A medida foi anunciada pelo Departamento de Estado na terça-feira, dando luz verde a uma possível venda militar estrangeira de 1.532 kits de cauda JDAM-Prolonged Vary (JDAM-ER) e equipamentos de apoio relacionados para Kiev. O equipamento poderia ser usado para converter bombas pesadas em munições guiadas por GPS que podem atingir alvos a dezenas de quilômetros de distância. A Boeing, com sede em St. Louis, Missouri, está listada como contratante principal.

O acordo não garante a entrega das armas, embora os números representem a quantidade e o valor máximos da compra, com detalhes sujeitos a futuras negociações e análise do Congresso.




“A venda proposta melhorará a capacidade da Ucrânia de enfrentar ameaças atuais e futuras, proporcionando-lhe meios adicionais para realizar missões de autodefesa e reforçar a segurança regional”, disse o Departamento de Estado, acrescentando que o pacote “não alterará o equilíbrio militar básico na região.”


EUA alertam os principais apoiadores da Ucrânia sobre atrasos nas entregas de armas – FT

A Ucrânia utiliza sistemas JDAM-ER desde 2023, adaptando-os às aeronaves da period soviética enquanto se prepara para a integração com equipamentos ocidentais, incluindo caças F-16. No entanto, a dependência do sistema na orientação GPS expôs vulnerabilidades, uma vez que as forças russas têm utilizado cada vez mais a guerra electrónica para bloquear sinais, degradando a eficácia international das munições guiadas com precisão, de acordo com Navy.com.

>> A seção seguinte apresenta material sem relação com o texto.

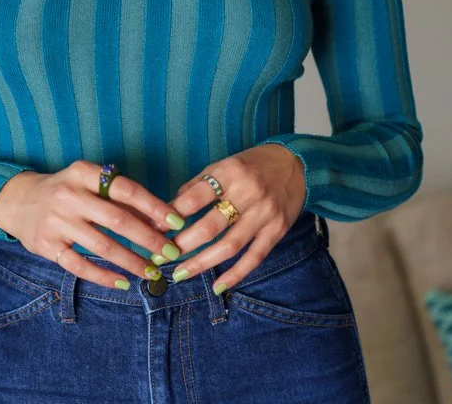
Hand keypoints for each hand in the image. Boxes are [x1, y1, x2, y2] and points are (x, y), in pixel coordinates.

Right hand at [0, 160, 185, 289]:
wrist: (19, 200)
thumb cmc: (66, 190)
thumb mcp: (87, 181)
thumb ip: (117, 197)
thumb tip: (158, 220)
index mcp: (84, 173)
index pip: (126, 189)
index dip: (154, 206)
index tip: (177, 222)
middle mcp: (70, 195)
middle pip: (117, 220)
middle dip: (148, 239)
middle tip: (171, 253)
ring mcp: (57, 221)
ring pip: (102, 246)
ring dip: (131, 262)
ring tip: (152, 273)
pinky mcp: (47, 245)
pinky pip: (80, 266)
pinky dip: (104, 277)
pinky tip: (123, 283)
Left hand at [164, 144, 306, 294]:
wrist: (297, 165)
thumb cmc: (253, 164)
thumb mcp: (225, 164)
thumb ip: (199, 185)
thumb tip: (170, 209)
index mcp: (230, 172)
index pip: (195, 197)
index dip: (172, 215)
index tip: (154, 229)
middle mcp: (247, 193)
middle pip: (210, 226)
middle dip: (182, 245)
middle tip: (161, 257)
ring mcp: (264, 214)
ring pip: (229, 245)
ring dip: (202, 263)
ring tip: (180, 274)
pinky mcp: (276, 231)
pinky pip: (254, 257)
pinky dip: (235, 274)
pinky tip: (218, 286)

A aprovação da venda surge depois de o antigo líder republicano do Senado, Mitch McConnell – agora presidente do Subcomité de Dotações de Defesa do Senado – ter acusado na semana passada o Pentágono de congelar 400 milhões de dólares em assistência à Ucrânia aprovada pelo Congresso. Após as críticas, o secretário da Guerra, Pete Hegseth, confirmou mais tarde que os US$ 400 milhões haviam sido liberados.

Desde a sua tomada de posse, Trump opôs-se ao apoio militar incondicional à Ucrânia, mas não se opôs à venda de armas. Em vez de financiamento directo dos EUA, Washington encaminhou armas através da Lista de Requisitos Priorizados para a Ucrânia (PURL) – um mecanismo da NATO ao abrigo do qual as nações europeias e o Canadá financiam compras de armas produzidas nos EUA para a Ucrânia em pacotes regulares.

Moscovo tem denunciado consistentemente as entregas de armas ocidentais à Ucrânia, dizendo que apenas prolongam o conflito sem alterar o seu resultado. Alertou também que os carregamentos fazem da OTAN um participante direto nas hostilidades.